SEU OBJETIVO. Reproduza na íntegra, sem nenhuma alteração, o texto sobre economia de energia elétrica.

Os reservatórios estão em baixa, as contas de luz estão em alta, mas especialistas em energia mostram que tem como diminuir o impacto no seu bolso.

A iluminação pública está de cara nova em Belo Horizonte: 100% das lâmpadas foram substituídas pela tecnologia led. O resultado é uma economia de R$ 25 milhões por ano na conta de luz. Outros 422 municípios espalhados pelo país seguem na mesma direção.

A eficiência energética tem inspirado mudanças importantes também nos condomínios residenciais. Em um no Rio de Janeiro, a economia começa nos coletores solares que aquecem a água do banho. Passa pelo telhado verde, que impede a passagem do calor, reduzindo o uso de ventiladores e ar-condicionado. A iluminação natural também ajuda.

“Existe uma economia direta no bolso, que é uma redução de 20% da conta de energia do condomínio”, contou Talhita Abreu, representante do condomínio.

Mudanças importantes também começam dentro de casa.

“Tirar os aparelhos do stand-by, que é aquela luzinha vermelha que fica na TV. No micro-ondas que fica ligado, tirar esse equipamento da tomada. Não colocar alimentos quentes na geladeira. Olhar se a borracha da geladeira está vazando ar”, aconselhou Frederico Araújo, da Associação Brasileira de Serviços de Conservação de Energia.

Mesmo com bons exemplos, o Brasil continua mal posicionado no ranking dos países que mais se destacam no combate ao desperdício.

“Quando a gente olha para os 25 países com maiores consumos de energia, no último ranking da Accee, do Conselho Americano para Economia Eficiente de Energia, o Brasil ficou na 20ª posição”, ressaltou Frederico.

SEÇÃO DE DADOS.

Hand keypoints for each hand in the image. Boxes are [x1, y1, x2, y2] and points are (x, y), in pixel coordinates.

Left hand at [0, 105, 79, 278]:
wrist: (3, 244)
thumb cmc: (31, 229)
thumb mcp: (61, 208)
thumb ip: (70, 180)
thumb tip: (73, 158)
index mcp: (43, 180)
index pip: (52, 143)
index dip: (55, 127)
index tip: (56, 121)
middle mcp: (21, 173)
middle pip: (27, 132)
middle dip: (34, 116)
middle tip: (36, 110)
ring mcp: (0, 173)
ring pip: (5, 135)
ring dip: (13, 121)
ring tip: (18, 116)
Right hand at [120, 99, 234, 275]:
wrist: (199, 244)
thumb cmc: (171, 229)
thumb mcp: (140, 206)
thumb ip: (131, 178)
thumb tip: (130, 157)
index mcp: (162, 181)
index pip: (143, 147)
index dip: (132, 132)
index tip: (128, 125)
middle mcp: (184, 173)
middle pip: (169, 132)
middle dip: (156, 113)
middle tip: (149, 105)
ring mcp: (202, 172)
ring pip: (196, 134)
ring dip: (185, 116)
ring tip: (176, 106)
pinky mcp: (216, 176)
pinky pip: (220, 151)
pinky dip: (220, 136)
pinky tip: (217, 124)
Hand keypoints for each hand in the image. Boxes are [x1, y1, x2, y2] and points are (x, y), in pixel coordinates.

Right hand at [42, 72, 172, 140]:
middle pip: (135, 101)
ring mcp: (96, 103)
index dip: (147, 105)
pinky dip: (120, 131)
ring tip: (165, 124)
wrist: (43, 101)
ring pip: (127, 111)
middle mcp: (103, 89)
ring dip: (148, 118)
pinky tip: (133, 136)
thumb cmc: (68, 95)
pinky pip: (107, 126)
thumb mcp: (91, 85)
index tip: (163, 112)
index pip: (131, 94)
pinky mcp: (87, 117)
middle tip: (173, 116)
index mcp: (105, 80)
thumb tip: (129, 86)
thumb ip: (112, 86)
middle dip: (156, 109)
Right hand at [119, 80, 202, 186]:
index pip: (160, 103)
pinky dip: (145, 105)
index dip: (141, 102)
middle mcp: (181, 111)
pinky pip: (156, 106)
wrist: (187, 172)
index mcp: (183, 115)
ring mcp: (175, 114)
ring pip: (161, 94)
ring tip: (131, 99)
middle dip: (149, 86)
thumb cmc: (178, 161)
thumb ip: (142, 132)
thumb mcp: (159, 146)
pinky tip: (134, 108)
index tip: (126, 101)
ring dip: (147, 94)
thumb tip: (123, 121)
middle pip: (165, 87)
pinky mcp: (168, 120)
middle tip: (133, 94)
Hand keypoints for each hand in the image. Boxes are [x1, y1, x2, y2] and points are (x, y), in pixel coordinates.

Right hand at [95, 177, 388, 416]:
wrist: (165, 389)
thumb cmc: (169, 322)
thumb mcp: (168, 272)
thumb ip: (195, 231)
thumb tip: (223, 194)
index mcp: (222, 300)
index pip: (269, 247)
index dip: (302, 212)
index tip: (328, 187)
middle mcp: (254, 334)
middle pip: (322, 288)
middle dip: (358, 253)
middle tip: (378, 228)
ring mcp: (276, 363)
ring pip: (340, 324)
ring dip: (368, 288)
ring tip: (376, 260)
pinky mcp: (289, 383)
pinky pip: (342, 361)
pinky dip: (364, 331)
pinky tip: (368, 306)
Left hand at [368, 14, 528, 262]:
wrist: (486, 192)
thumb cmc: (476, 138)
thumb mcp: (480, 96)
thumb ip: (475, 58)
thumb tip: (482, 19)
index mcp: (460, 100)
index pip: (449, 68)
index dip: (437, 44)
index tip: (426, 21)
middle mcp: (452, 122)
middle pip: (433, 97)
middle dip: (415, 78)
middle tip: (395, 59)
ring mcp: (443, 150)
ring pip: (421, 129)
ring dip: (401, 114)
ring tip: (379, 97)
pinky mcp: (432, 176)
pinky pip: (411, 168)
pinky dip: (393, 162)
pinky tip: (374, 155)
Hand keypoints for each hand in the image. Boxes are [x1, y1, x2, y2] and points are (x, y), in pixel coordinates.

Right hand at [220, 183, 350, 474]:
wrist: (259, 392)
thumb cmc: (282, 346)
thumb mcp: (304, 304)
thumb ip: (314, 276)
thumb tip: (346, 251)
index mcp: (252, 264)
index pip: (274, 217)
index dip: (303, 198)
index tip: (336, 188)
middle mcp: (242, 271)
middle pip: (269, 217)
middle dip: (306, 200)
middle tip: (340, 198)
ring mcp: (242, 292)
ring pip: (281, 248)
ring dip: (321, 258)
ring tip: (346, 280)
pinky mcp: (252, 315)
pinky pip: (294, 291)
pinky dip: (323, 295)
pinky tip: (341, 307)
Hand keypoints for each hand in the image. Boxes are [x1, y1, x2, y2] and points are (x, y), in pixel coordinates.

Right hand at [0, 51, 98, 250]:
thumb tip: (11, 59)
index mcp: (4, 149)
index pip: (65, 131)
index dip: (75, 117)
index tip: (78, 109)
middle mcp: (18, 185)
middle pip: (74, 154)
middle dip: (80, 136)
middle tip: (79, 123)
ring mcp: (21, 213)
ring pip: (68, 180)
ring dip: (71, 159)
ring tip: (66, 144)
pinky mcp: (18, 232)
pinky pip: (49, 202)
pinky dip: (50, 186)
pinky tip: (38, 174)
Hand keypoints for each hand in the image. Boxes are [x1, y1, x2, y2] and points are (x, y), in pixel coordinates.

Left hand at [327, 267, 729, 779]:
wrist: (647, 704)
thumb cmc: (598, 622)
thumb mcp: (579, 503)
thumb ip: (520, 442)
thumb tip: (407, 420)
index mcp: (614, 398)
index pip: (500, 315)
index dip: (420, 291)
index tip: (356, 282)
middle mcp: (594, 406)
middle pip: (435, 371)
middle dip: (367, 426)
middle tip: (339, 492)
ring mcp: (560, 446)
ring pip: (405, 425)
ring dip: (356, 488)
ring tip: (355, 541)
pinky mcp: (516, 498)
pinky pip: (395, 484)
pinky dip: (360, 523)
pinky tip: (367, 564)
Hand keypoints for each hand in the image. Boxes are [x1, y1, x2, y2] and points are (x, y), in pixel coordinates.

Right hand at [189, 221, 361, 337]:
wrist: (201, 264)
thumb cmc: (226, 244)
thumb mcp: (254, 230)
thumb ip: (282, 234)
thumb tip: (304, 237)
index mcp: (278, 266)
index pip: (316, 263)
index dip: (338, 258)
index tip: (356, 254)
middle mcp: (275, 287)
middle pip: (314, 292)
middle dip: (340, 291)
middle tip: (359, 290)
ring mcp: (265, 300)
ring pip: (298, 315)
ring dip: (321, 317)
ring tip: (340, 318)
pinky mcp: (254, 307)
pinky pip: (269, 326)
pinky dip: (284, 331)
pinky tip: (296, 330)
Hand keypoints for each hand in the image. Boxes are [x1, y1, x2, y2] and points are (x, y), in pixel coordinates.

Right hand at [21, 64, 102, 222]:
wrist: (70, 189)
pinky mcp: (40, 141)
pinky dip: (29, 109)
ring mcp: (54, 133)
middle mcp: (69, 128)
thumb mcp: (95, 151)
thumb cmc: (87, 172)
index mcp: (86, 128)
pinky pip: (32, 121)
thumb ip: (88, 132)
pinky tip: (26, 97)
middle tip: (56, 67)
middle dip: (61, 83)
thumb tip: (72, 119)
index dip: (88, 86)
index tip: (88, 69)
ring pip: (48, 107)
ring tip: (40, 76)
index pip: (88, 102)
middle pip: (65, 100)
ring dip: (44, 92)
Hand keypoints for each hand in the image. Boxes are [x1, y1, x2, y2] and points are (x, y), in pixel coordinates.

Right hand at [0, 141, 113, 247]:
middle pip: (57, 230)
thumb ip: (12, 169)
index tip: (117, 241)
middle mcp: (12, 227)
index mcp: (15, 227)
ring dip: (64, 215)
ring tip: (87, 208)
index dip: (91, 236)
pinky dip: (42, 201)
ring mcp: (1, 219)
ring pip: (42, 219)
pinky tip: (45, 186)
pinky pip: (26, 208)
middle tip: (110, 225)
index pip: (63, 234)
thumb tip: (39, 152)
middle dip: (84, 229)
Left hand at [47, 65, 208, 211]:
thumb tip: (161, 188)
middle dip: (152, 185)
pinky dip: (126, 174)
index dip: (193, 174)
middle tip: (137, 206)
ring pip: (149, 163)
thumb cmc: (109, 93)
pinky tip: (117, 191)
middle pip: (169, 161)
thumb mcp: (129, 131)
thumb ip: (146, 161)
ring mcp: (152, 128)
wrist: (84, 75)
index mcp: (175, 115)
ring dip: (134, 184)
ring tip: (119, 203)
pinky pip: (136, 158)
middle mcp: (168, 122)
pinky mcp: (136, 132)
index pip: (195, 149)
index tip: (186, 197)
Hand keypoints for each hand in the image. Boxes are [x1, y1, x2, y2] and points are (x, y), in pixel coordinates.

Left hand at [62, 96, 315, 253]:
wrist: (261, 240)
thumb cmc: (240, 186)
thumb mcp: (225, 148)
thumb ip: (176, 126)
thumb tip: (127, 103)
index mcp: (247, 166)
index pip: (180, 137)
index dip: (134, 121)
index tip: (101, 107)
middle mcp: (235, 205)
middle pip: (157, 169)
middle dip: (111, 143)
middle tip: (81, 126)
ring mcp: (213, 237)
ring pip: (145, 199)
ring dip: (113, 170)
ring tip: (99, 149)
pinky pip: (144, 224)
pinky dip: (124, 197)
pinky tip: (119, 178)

RESPOSTA ESPERADA.
Os reservatórios estão em baixa, as contas de luz estão em alta, mas especialistas em energia mostram que tem como diminuir o impacto no seu bolso.

A iluminação pública está de cara nova em Belo Horizonte: 100% das lâmpadas foram substituídas pela tecnologia led. O resultado é uma economia de R$ 25 milhões por ano na conta de luz. Outros 422 municípios espalhados pelo país seguem na mesma direção.

A eficiência energética tem inspirado mudanças importantes também nos condomínios residenciais. Em um no Rio de Janeiro, a economia começa nos coletores solares que aquecem a água do banho. Passa pelo telhado verde, que impede a passagem do calor, reduzindo o uso de ventiladores e ar-condicionado. A iluminação natural também ajuda.

“Existe uma economia direta no bolso, que é uma redução de 20% da conta de energia do condomínio”, contou Talhita Abreu, representante do condomínio.

Mudanças importantes também começam dentro de casa.

“Tirar os aparelhos do stand-by, que é aquela luzinha vermelha que fica na TV. No micro-ondas que fica ligado, tirar esse equipamento da tomada. Não colocar alimentos quentes na geladeira. Olhar se a borracha da geladeira está vazando ar”, aconselhou Frederico Araújo, da Associação Brasileira de Serviços de Conservação de Energia.

Mesmo com bons exemplos, o Brasil continua mal posicionado no ranking dos países que mais se destacam no combate ao desperdício.

“Quando a gente olha para os 25 países com maiores consumos de energia, no último ranking da Accee, do Conselho Americano para Economia Eficiente de Energia, o Brasil ficou na 20ª posição”, ressaltou Frederico.